Il corridore che dominava in salita e in volata, vincitore di undici tappe al Giro d’Italia, tre Giri dell’Appennino, la Freccia Vallone e la Parigi-Lussemburgo. La sua fama resterà per sempre legata alla Milano-Sanremo del 1970

Addio a Michele Dancelli, leggenda del ciclismo

Michele Dancelli si è spento nel pomeriggio di oggi, 18 dicembre, alla Rsa di Castenedolo, dove era ricoverato da tempo. Aveva 83 anni. Nato l’8 maggio 1942 a Castenedolo, ultimo di otto fratelli, rimase orfano di padre a soli 14 mesi. Crebbe in una famiglia povera ma unita, accanto a una madre che si sacrificò per crescere i figli.

Prima muratore, poi ciclista per vocazione e talento, Dancelli seppe trasformare la fatica quotidiana in forza pura sui pedali. Con la Molteni, a 23 anni, arrivò il primo successo importante al Circuito di Col San Martino, preludio a una carriera che avrebbe lasciato un segno indelebile nel ciclismo italiano.

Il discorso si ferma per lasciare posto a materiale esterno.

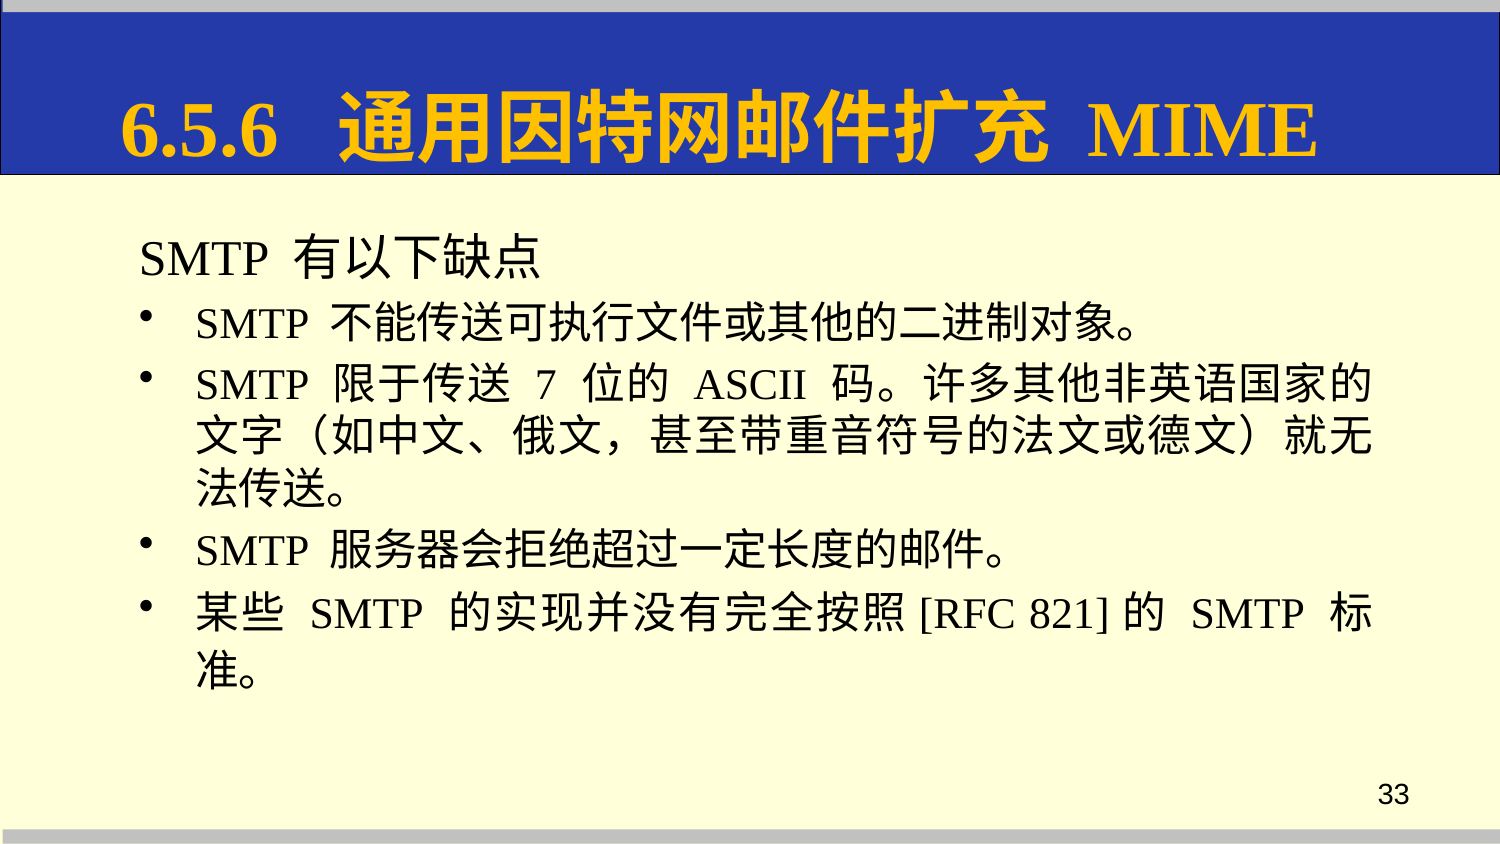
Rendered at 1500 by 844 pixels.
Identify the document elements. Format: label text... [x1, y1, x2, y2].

list SMTP 有以下缺点 SMTP 不能传送可执行文件或其他的二进制对象。 SMTP 限于传送 7 位的 ASCII 码。许多其他非英语国家的文字（如中文、俄文，甚至带重音符号的法文或德文）就无法传送。 SMTP 服务器会拒绝超过一定长度的邮件。 某些 SMTP 的实现并没有完全按照[RFC 821]的 SMTP 标准。 [123, 217, 1389, 741]
slide_number 33 [1074, 768, 1426, 828]
title 6.5.6 通用因特网邮件扩充 MIME [52, 0, 1389, 181]
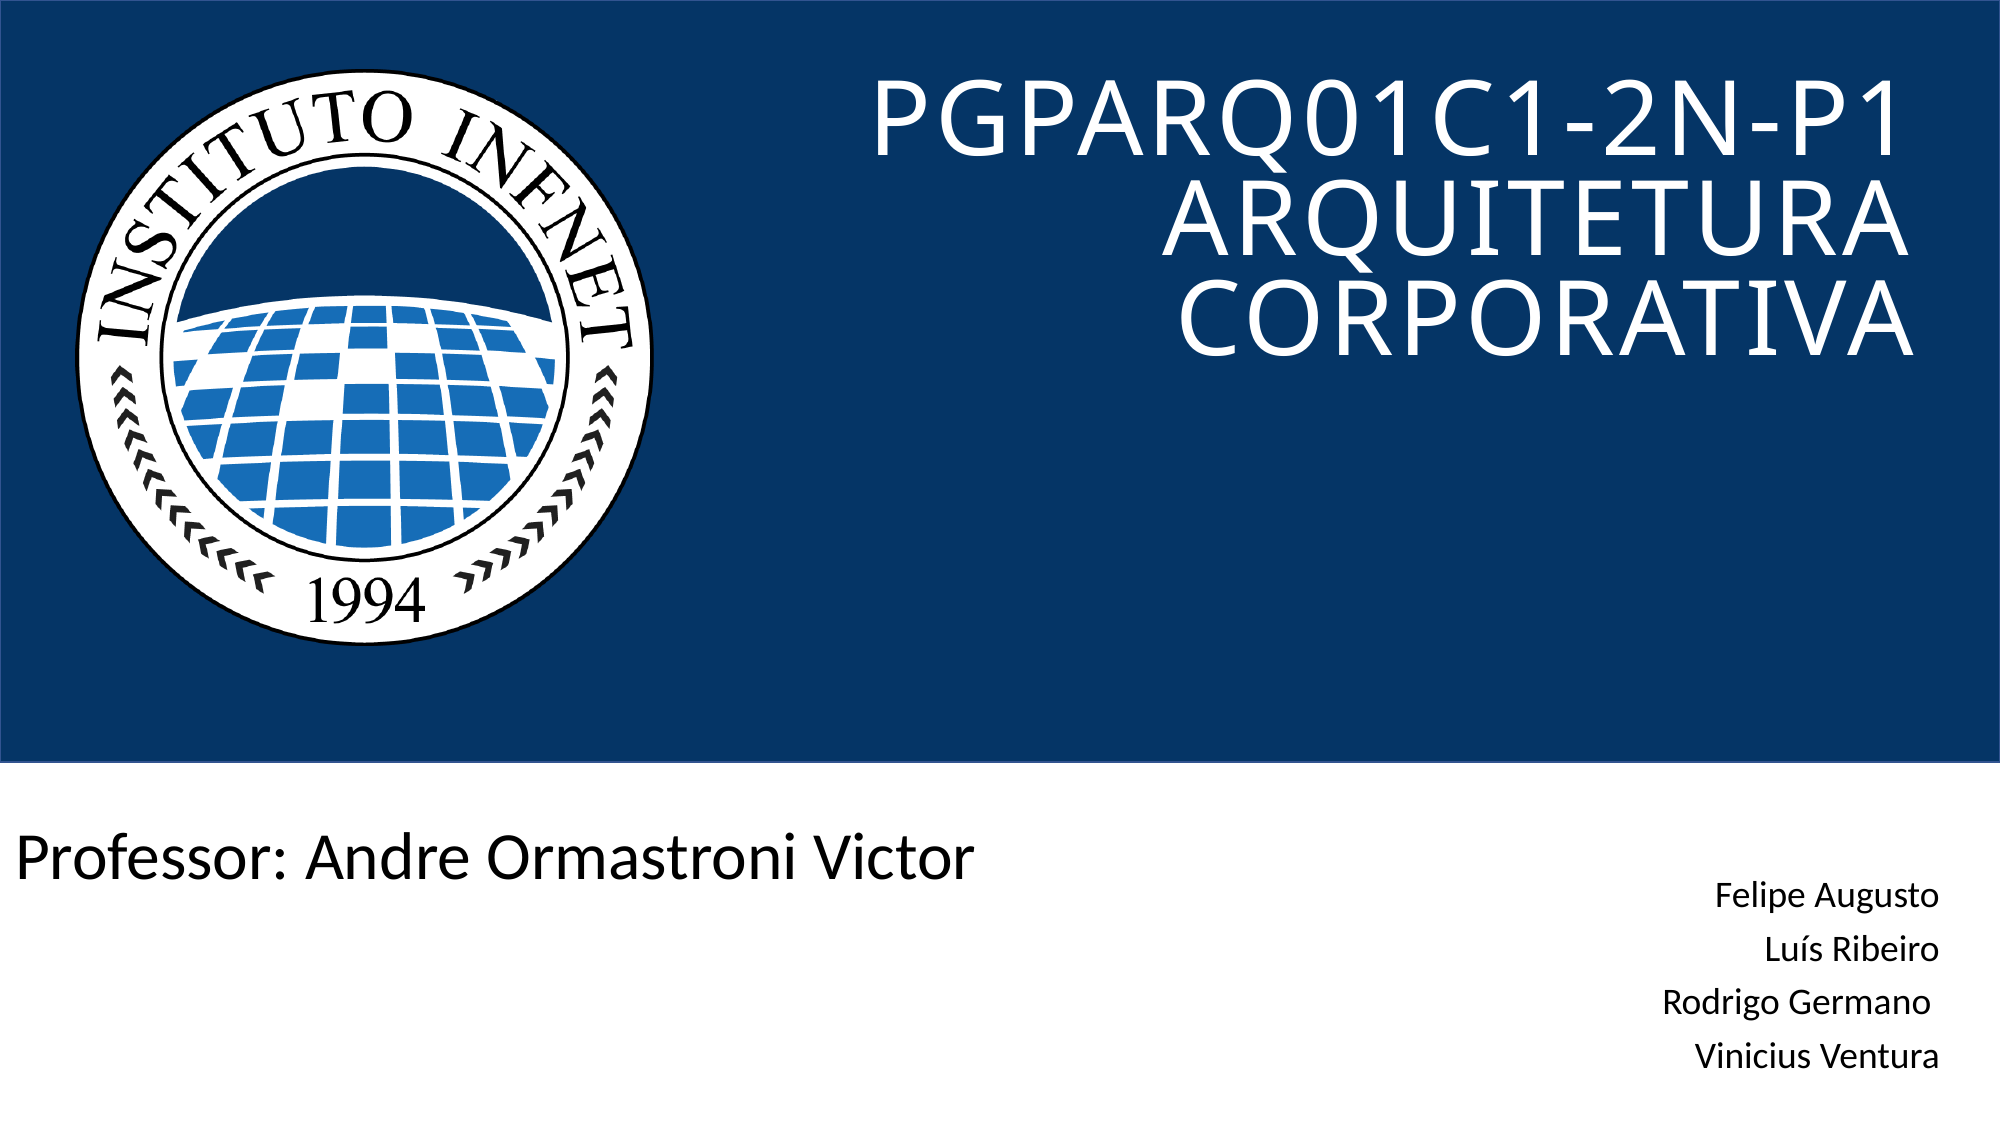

Il coraggio di andare via da solo

Così lo ricordavano tutti: “Chi c’è in fuga? Michele Dancelli”. Lo raccontava lui stesso con l’orgoglio semplice di chi sapeva di essere un corridore fuori dagli schemi. Scalatore leggero, 64 chili, capace però di vincere anche in volata, Dancelli aveva una sola indole: attaccare. Vinse undici tappe al Giro d’Italia, compresa una durissima frazione dolomitica con arrivo sulla Marmolada, e tre Giri dell’Appennino, uno dei quali con una fuga di oltre 200 chilometri. Tra i suoi trionfi anche la Freccia Vallone e la classifica finale della Parigi-Lussemburgo, corsa a medie altissime per l’epoca. Era un ciclismo senza radioline, fatto di istinto, autonomia e scelte prese con il cuore prima che con la tattica.

Milano-Sanremo 1970, la fuga diventata leggenda

La sua fama resterà per sempre legata alla Milano-Sanremo del 1970, vinta con una fuga solitaria di 70 chilometri che emozionò e rese orgoglioso un intero Paese. Un’impresa nata quasi per caso, come amava raccontare: lo scatto a Loano per conquistare una medaglia d’oro messa in palio da un tabaccaio, poi la decisione di non fermarsi più. Arrivò da solo a Sanremo, con 44 km/h di media, lasciandosi alle spalle campioni come De Vlaeminck e Van Looy, mentre Eddy Merckx chiuse solo ottavo. Fu il successo che lo rese immortale. Il più grande traguardo, però, Dancelli lo riconosceva altrove: aver mantenuto la promessa fatta da ragazzo, comprare una casa alla madre. Oggi il ciclismo italiano saluta uno dei suoi uomini più veri. Un corridore che non aspettava, ma partiva. Sempre.